• Written problem:
Identify every line in the listing below that contains the string "dist" and copy each of those lines. Treat uppercase and lowercase letters as different.
::: Supplied entries
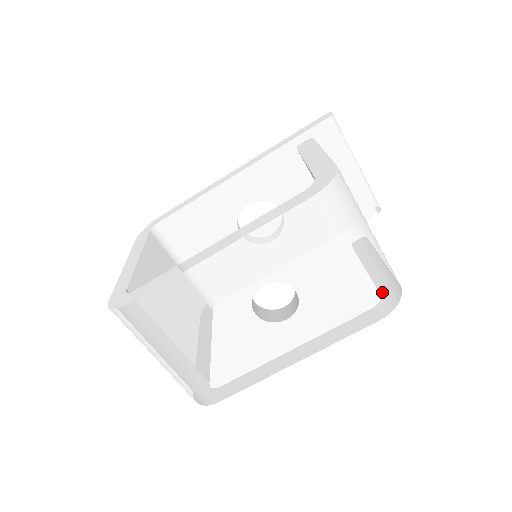
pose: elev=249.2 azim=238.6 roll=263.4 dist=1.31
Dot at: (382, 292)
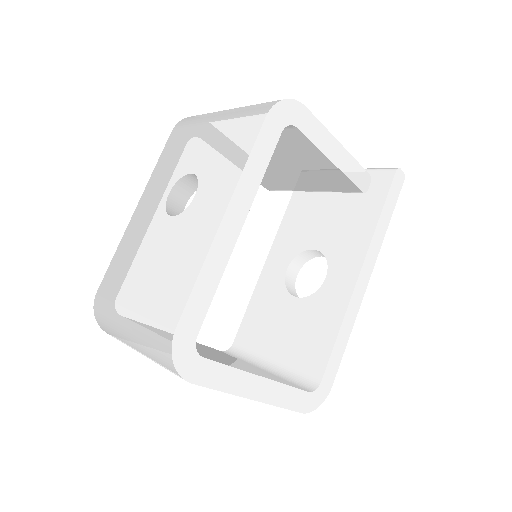
Dot at: (256, 108)
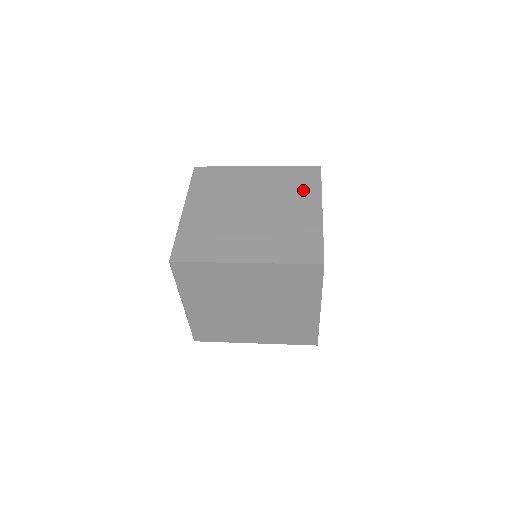
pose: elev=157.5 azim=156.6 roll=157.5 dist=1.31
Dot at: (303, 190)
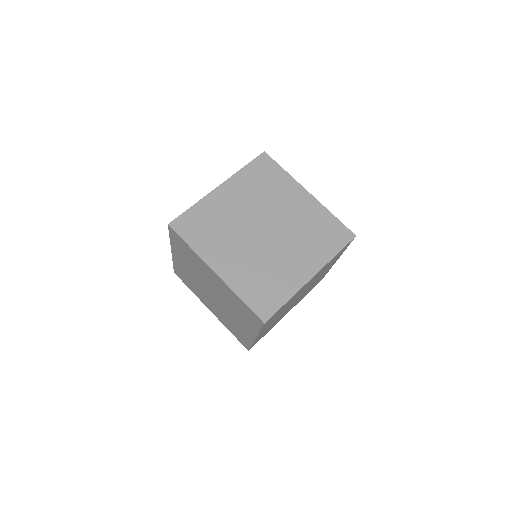
Dot at: (278, 184)
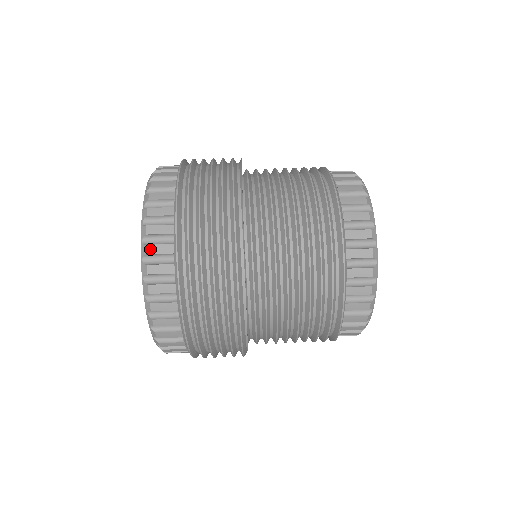
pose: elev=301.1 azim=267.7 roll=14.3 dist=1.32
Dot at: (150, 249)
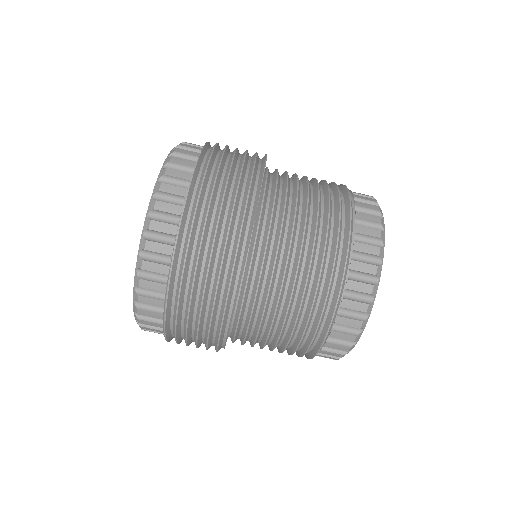
Dot at: (143, 328)
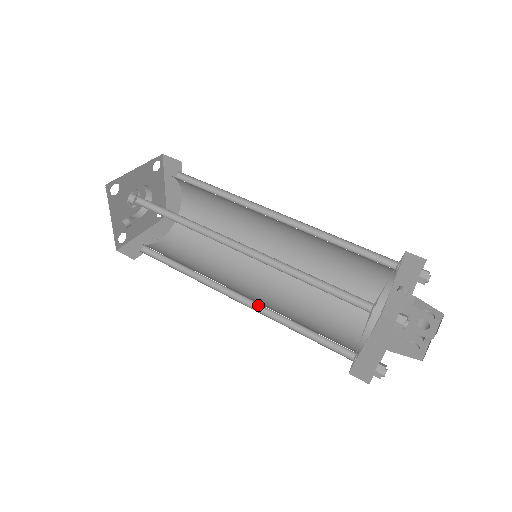
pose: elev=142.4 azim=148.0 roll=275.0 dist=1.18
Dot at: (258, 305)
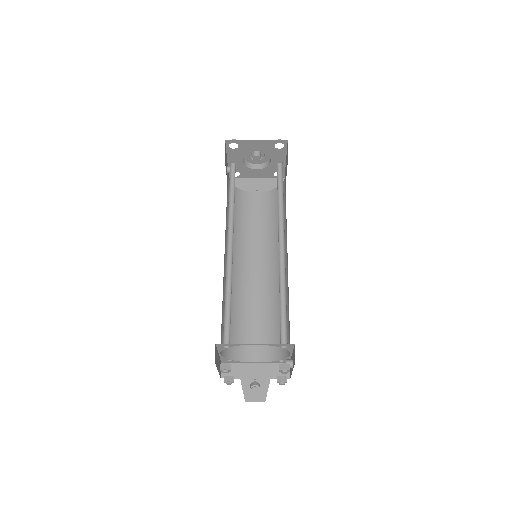
Dot at: (235, 282)
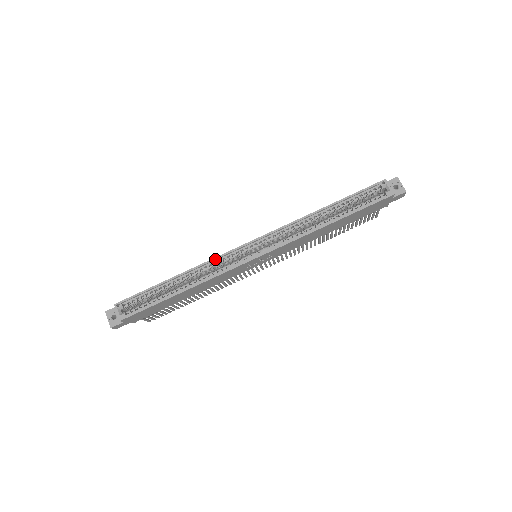
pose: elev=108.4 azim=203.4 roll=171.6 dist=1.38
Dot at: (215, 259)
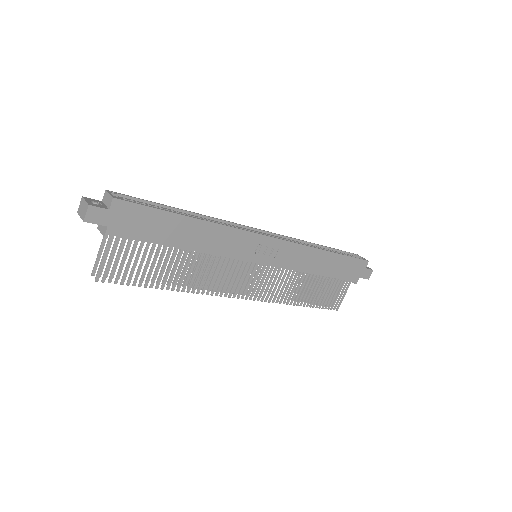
::::::
• Answer to the problem:
pose: elev=249.2 azim=238.6 roll=263.4 dist=1.31
pose: elev=157.5 azim=156.6 roll=157.5 dist=1.31
pose: elev=301.1 azim=267.7 roll=14.3 dist=1.32
pose: elev=142.4 azim=148.0 roll=275.0 dist=1.18
pose: elev=108.4 azim=203.4 roll=171.6 dist=1.38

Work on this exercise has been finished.